The company filed for Chapter 11 bankruptcy in June 2021, weighed down by $3.5 billion in debt and an industry undergoing tectonic shifts. In November of that year, WPG emerged from bankruptcy protection as a private company, shedding its public listing and falling into the hands of SVPGlobal, a Connecticut-based private equity firm that specializes in distressed assets.
Going private gave WPG breathing room—but not a new lease on life. Since emerging from bankruptcy, the company has steadily offloaded properties, focusing its efforts on salvaging value from what it can while preparing for a much leaner future.
The layoffs announced this week represent more than the usual quarterly churn of corporate America. They are emblematic of a company in retreat, divesting not just from real estate but from the entire idea of what it once was. The shedding of upper management suggests that WPG is not simply streamlining, but winding down significant operations altogether.

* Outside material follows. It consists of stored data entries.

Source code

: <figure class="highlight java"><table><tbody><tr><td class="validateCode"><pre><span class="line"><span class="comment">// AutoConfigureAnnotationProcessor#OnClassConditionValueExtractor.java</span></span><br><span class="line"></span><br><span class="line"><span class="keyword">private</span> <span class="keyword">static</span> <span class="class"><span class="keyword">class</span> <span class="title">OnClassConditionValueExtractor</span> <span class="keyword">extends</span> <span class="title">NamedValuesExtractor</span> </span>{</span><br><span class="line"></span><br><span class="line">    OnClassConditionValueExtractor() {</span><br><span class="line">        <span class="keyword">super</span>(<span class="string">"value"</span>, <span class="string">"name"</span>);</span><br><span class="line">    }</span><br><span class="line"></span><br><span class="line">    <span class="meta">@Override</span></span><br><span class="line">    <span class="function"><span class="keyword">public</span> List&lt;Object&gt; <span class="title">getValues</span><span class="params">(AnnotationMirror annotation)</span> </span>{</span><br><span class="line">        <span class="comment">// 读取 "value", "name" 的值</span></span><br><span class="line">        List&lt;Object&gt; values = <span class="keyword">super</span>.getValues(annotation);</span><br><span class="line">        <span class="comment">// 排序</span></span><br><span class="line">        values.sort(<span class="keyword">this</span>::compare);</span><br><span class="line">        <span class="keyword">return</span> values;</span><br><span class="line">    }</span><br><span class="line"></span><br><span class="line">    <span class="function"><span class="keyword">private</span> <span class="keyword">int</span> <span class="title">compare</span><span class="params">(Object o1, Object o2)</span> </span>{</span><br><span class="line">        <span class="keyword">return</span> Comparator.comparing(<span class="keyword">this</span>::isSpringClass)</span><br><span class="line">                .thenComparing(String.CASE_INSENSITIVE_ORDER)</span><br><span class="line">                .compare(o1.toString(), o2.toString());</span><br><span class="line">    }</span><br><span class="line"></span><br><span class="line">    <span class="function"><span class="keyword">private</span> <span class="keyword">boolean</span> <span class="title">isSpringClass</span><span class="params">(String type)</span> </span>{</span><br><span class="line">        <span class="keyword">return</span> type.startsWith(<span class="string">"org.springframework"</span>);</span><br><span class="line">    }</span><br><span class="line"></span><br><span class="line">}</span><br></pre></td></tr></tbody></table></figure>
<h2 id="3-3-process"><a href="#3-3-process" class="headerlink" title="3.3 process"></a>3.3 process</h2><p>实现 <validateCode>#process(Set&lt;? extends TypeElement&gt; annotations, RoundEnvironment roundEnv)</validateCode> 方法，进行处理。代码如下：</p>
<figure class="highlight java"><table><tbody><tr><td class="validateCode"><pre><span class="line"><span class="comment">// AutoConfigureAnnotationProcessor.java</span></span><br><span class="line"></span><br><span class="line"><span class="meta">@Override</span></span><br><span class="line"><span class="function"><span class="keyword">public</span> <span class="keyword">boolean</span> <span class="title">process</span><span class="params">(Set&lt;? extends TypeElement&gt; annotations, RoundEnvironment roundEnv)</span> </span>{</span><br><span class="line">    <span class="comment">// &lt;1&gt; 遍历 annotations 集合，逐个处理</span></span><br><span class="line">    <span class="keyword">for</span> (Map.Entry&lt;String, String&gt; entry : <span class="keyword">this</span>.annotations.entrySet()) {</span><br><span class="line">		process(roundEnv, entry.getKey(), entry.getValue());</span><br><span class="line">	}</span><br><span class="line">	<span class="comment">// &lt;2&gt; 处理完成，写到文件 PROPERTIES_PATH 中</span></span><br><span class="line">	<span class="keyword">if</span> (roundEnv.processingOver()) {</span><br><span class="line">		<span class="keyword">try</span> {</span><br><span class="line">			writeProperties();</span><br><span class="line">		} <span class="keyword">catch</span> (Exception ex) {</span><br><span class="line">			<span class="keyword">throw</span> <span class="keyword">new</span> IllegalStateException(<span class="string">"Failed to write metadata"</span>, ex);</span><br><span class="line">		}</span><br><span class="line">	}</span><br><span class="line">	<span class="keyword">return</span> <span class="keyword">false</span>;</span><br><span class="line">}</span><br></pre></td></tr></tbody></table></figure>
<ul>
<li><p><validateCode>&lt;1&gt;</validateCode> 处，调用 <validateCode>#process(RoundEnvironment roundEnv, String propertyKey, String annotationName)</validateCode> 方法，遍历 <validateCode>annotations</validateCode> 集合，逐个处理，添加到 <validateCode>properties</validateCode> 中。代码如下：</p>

Retail experts see this as part of a larger trend. “This is a natural continuation of a mall landscape that’s fundamentally changed,” said Debra Hanson, a retail analyst based in Chicago. “Consumers aren’t returning to malls the way they once did. The pandemic just accelerated a trend that’s been going on for years. The traditional mall, especially the mid-tier regional ones, are rapidly becoming obsolete.”
Indeed, the few malls that are thriving today tend to be high-end, experience-driven, or repurposed into mixed-use developments that go beyond shopping. Many of the properties WPG has sold or is trying to sell are in secondary markets or struggling economic areas—places where the future of retail looks increasingly dim.
That places WPG in a difficult spot. Polaris Fashion Place remains a regional draw, but it too faces competition from Easton Town Center, online shopping, and changing consumer behaviors. The mall’s continued viability remains uncertain, especially with its parent company shrinking its footprint and thinning its ranks.
And yet, for all the doom and gloom, Washington Prime is trying to control the narrative, painting the layoffs and asset sales as part of a “multi-year journey.” Whether that journey ends in reinvention or oblivion remains to be seen.
In the meantime, the 139 people set to lose their jobs over the next year—many of whom helped build the company into what it once was—are left to navigate a harsh new retail reality.
Some may land at other commercial real estate firms, others may leave the industry altogether. But for the hundreds of communities once anchored by WPG malls, and the thousands of workers who relied on them, the slow dismantling of Washington Prime Group is more than a corporate restructuring—it’s the end of an era.